Dogs clearly were not in that group. Wayne now believes that dog and human interactions went through three primary stages:
1- Hunter gatherers, possibly even Neanderthals, interacted with dogs, probably benefiting from their presence. For example, dogs might have kept other, more dangerous, carnivores out of the way. They could have also helped with hunting.
2- With the emergence of agriculture, dogs lived near humans and adapted to an agricultural diet. Prior studies have found that dogs in such regions possess higher numbers of amylase genes that help to digest starch. Wolves have these genes too, the scientists found, but usually not in such high amounts.

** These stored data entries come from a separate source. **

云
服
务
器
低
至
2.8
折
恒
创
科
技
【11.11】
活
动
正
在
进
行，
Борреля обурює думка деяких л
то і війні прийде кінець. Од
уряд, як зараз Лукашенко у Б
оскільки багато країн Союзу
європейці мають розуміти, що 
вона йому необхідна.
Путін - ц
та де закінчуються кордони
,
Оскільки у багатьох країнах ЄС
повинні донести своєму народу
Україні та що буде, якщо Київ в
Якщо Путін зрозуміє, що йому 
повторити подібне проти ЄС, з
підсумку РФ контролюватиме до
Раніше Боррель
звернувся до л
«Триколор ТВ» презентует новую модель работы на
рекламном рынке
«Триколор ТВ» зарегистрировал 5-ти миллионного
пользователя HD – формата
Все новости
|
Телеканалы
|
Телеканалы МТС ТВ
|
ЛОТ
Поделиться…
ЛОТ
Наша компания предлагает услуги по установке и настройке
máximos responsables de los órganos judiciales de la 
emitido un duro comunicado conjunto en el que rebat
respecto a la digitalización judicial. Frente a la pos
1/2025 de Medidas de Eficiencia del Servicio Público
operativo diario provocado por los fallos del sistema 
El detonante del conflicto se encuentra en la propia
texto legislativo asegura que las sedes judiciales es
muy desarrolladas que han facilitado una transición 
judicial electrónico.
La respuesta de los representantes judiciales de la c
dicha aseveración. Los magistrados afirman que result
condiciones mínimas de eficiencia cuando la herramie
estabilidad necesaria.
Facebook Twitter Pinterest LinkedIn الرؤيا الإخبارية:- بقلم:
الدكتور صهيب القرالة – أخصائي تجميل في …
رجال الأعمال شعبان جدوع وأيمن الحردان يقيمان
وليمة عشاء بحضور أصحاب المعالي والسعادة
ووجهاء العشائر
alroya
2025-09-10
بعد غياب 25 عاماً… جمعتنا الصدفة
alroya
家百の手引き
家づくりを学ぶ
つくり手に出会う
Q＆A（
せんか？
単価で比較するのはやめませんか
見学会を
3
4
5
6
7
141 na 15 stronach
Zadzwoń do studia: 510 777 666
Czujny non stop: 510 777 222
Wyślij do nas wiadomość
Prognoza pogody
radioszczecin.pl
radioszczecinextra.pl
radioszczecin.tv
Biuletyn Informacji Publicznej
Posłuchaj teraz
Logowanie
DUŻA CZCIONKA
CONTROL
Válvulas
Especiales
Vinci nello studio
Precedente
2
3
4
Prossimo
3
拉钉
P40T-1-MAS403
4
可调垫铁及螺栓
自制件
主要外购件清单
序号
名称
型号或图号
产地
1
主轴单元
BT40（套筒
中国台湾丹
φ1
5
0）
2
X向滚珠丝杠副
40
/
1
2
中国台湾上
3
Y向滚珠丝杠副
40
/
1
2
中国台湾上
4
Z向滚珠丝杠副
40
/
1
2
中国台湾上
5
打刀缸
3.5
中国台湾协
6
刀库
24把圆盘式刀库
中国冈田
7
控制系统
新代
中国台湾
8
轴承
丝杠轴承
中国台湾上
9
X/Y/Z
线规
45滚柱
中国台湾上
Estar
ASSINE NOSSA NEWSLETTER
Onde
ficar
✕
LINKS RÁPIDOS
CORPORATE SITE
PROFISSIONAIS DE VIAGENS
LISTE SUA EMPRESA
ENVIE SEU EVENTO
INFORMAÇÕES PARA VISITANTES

3- In more recent history, humans have selectively bred dogs, which has dramatically changed the appearance, behavior and other attributes of dogs.
Throughout this overall period of time, interbreeding with wolves occurred, and still happens, further complicating the genetic relationship between wolves and dogs.
Elaine Ostrander, an investigator at the National Human Genome Research Institute, told Discovery News, "This paper is exciting for students of canine history as well as dog owners because it clarifies the events leading up to dog domestication. We now know that it was not a single event, but several, which makes sense when we think about the extraordinary variation that we seen in modern dogs."
She added, "We also know that the critical intermediate -- the dog/wolf -- is not alive on the planet today. However we don't know why. Did is suffer from some infectious disease, a plague of sorts? Was it killed off by other animals? Did it starve?"